- Born: Richard Starr Ross January 18, 1924 Richmond, Indiana
- Died: August 11, 2015 (aged 91) Baltimore, Maryland
- Education: Harvard University
- Occupations: Cardiologist, Dean of Johns Hopkins Medical School
- Spouse: Elizabeth McCracken Ross

= Richard S. Ross =

American cardiologist (1924–2015)

Richard Starr Ross (January 18, 1924 - August 11, 2015) was an American cardiologist and served as Dean of Johns Hopkins University's School of Medicine from 1975 to 1990. He examined Richard M. Nixon for the Watergate investigation.

Ross was born in Richmond, Indiana. After graduating from Richmond High School, he began his undergraduate studies at Harvard in 1942, and because of the accelerated academic program during World War II, he entered Harvard Medical School without finishing his undergraduate degree. He graduated cum laude in 1947, then moved to Baltimore, where he planned to spend a year on the Osler Medical Service at Hopkins as an intern and then return to Boston. In a 1974 interview with The Baltimore Sun, he said, "I fell in love with this place." After completing one year of his residency at Hopkins, Ross joined the Army Medical Corps and served as a captain and chief of cardiovascular medicine with the 141st General Hospital in the Far East during the Korean War. He returned to Hopkins in 1951 and after completing a second year of medical residency, returned to Harvard to serve as a fellow in physiology from 1952 to 1953, when he again returned to Hopkins as chief medical resident.

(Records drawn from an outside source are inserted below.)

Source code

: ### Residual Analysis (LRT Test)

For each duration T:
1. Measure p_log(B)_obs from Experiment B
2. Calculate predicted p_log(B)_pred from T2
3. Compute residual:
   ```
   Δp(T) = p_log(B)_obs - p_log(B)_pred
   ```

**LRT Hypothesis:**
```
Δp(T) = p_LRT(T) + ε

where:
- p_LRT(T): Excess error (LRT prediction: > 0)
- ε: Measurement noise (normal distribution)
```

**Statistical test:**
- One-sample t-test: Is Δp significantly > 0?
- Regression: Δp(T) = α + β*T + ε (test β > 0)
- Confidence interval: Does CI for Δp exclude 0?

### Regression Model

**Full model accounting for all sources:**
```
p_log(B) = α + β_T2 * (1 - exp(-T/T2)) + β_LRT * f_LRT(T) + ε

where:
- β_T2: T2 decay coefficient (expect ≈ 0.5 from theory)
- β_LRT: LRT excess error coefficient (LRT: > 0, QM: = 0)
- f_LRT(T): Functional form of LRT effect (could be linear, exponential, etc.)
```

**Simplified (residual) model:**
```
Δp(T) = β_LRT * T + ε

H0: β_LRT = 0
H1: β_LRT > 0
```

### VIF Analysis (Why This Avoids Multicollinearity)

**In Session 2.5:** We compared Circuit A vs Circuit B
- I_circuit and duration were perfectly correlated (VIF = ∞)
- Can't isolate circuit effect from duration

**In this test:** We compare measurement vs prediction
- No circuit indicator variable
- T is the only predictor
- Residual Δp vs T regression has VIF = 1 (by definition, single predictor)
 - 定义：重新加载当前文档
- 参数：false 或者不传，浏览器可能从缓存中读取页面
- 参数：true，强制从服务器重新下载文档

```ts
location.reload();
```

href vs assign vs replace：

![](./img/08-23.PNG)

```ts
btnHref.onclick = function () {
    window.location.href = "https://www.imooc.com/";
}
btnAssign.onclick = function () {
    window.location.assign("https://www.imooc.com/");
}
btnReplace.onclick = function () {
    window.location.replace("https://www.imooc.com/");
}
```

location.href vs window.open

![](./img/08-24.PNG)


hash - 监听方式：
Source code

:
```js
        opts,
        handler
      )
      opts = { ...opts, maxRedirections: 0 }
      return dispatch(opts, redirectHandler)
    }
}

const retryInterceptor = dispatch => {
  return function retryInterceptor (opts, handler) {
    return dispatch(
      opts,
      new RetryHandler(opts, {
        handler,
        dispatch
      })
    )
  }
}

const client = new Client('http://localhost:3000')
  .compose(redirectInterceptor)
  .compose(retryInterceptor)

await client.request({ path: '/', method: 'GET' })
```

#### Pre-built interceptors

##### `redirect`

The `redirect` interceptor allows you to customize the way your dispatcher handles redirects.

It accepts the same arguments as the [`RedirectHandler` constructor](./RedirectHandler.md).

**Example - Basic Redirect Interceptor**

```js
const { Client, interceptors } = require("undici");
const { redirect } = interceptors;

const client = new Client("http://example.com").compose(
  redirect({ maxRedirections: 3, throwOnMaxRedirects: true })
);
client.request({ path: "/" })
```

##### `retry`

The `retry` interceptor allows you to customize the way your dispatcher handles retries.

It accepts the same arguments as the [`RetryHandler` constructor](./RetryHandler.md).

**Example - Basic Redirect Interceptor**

Ross became associated with Helen Taussig, a renowned pediatric cardiologist, who along with the surgeon Alfred Blalock and laboratory technician Vivien Thomas perfected the "blue baby" operation that established the field of cardiac surgery. Along with Taussig, he cared for adults with congenital heart disease who were coming from all across the world because of her renown. He also joined her in studying pulmonary hypertension in the young patents who had undergone the "blue baby" operation. Beginning his research in 1960, he developed and introduced an X-ray movie technique — coronary cineangiography — for diagnosing and studying methods to treat coronary artery and vascular heart disease. This technique has resulted in making it possible for cardiologists to obtain precise information on the structure of the heart arteries in living people. He became a staunch advocate of preventive medicine in forestalling heart disease. He urged physicians to counsel their patients in the three risk factors associated with heart disease: hypertension, cigarette smoking, and high cholesterol levels.

Ross moved through the school's academic ranks, achieving directorship of the cardiology division at Johns Hopkins in 1961, head of its Wellcome Research Laboratory and full professorship in the medical school in 1965. He was named the Clayton Professor of Cardiovascular Disease in 1969. He served as president of the American Heart Association from 1973 to 1974.

Ross' expertise in cardiology was such that in 1974, he was one of three physicians asked by Judge John Sirica, chief judge of the U.S. District Court in Washington, to examine former U.S. president Richard M. Nixon at his home in San Clemente, California, to see if he was fit enough to testify at the Watergate hearings. They unanimously concluded that the former president was too ill to travel to Washington. Ross died of complications related to Parkinson's disease at his home in Baltimore, Maryland on August 11, 2015.